● DIRECTION: Identify every line in the listing below that contains the string "bottom", and copy each of those lines in full.
--- Start DATA ROWS ---
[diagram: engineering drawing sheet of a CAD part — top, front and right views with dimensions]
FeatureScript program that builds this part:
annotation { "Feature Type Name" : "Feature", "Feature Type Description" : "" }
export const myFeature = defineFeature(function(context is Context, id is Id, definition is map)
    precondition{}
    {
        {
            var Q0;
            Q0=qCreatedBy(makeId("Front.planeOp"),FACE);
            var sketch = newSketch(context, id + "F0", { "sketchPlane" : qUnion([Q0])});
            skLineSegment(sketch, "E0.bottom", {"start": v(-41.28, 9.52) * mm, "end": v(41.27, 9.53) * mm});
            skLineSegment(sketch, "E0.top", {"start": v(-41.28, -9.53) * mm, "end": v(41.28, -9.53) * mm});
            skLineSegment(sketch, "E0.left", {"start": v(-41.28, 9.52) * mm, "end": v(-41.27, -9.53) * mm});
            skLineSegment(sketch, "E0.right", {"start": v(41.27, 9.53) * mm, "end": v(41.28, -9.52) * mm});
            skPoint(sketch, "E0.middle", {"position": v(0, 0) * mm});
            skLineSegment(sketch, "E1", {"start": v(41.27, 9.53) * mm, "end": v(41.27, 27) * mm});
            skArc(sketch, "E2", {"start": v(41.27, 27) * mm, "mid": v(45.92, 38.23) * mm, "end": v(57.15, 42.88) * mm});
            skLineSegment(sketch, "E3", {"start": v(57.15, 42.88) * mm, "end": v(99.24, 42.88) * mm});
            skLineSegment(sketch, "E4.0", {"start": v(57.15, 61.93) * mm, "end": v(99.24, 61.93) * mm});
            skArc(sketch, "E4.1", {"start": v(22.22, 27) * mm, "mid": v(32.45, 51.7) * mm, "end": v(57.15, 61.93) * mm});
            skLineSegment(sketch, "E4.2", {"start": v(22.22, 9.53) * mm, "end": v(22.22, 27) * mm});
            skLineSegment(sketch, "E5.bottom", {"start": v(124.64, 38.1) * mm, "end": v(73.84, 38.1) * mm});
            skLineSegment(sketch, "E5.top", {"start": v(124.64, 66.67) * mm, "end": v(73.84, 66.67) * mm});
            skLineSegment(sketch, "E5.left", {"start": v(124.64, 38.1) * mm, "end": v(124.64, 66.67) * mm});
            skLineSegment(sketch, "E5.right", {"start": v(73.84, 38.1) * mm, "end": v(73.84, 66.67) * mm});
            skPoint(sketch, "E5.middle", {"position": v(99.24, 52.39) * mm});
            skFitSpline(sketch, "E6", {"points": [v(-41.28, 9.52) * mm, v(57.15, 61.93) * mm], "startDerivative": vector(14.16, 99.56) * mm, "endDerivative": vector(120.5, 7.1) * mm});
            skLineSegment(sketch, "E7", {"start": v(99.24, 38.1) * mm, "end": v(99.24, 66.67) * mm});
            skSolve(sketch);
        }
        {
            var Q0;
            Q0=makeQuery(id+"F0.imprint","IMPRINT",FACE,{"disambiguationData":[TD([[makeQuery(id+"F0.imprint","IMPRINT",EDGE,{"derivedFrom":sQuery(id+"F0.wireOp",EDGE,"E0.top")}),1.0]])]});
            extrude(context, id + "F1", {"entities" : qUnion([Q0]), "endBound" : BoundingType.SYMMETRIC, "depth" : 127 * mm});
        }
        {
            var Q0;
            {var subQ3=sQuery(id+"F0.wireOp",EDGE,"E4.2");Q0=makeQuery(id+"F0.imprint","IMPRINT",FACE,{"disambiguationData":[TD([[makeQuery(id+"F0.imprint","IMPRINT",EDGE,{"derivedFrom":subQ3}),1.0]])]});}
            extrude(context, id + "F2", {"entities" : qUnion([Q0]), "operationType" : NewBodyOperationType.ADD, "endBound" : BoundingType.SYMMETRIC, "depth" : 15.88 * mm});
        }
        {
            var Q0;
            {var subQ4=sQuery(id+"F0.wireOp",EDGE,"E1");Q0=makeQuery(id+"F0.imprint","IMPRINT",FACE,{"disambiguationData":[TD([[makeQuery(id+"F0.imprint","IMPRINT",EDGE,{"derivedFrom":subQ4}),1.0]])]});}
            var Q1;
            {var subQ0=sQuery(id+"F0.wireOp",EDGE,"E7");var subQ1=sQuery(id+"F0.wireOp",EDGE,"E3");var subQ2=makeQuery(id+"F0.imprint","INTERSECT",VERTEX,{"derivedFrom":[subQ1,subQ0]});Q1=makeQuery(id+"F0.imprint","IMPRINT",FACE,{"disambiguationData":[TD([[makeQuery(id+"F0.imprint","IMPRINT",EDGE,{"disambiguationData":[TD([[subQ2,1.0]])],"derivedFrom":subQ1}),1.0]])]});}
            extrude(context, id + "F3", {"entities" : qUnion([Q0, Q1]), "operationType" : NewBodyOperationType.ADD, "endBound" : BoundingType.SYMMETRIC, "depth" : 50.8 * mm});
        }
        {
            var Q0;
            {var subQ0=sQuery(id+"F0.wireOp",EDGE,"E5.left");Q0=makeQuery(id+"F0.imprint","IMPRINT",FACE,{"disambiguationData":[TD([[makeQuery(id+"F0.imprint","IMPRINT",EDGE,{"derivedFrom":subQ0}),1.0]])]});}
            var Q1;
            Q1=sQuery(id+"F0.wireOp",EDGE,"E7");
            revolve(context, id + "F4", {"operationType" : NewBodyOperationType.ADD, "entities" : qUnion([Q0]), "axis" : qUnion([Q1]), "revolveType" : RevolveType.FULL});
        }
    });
--- End DATA ROWS ---
● COMPLETED TASK:
            skLineSegment(sketch, "E0.bottom", {"start": v(-41.28, 9.52) * mm, "end": v(41.27, 9.53) * mm});
            skLineSegment(sketch, "E5.bottom", {"start": v(124.64, 38.1) * mm, "end": v(73.84, 38.1) * mm});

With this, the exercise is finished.